§ TASK: State how many lines of the records below contain the string "Page", counting only matches in the same case, and give the number alone.
________________
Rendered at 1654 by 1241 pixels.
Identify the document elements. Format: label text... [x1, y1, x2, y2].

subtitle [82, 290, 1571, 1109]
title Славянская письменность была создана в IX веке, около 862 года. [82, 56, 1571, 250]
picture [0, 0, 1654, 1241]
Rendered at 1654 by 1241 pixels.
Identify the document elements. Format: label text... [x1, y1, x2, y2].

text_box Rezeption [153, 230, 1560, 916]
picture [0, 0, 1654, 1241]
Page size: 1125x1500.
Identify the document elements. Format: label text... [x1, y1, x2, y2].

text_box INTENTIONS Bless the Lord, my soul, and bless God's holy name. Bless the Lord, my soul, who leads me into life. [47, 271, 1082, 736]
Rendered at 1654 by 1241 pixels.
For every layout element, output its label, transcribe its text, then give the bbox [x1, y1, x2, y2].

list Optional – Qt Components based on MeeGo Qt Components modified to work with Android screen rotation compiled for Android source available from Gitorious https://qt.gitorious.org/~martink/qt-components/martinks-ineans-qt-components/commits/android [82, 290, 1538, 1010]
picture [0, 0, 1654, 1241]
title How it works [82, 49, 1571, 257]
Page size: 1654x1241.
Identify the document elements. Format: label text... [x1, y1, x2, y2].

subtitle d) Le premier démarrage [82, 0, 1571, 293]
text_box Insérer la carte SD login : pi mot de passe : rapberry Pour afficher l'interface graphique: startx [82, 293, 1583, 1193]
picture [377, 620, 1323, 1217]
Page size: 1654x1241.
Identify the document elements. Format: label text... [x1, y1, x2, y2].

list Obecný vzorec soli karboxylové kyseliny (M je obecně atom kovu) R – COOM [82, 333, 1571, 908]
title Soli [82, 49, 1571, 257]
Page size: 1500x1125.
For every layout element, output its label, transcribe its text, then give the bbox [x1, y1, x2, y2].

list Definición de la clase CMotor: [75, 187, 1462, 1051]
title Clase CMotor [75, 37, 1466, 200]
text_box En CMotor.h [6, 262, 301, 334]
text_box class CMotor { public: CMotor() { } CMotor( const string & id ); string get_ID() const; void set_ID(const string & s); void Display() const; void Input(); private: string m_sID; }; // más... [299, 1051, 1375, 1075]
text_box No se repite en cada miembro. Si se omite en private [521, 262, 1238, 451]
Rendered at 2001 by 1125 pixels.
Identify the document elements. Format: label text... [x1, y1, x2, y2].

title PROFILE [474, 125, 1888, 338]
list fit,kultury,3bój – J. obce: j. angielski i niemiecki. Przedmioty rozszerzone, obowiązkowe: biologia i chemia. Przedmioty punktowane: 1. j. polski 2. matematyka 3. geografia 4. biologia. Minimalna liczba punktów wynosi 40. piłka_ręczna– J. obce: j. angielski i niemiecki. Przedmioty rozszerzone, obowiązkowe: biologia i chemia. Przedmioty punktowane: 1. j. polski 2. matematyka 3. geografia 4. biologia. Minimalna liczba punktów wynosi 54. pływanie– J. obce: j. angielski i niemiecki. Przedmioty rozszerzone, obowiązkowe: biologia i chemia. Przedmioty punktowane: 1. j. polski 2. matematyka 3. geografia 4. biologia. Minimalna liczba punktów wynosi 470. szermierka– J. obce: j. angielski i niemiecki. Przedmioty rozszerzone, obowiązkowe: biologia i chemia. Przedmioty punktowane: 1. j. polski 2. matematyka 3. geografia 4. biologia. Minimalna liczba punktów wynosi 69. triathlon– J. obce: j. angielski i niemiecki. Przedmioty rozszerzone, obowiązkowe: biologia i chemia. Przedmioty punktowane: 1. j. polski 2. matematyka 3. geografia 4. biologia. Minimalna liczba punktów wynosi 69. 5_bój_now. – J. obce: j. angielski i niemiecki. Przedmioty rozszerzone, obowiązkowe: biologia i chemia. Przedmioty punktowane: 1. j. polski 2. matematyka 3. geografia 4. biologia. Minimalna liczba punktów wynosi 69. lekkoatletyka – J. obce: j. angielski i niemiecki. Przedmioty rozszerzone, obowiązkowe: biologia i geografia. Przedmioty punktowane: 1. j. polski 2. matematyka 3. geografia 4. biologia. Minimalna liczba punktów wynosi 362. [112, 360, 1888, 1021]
________________
§ RESULT FOR THIS EXERCISE: 4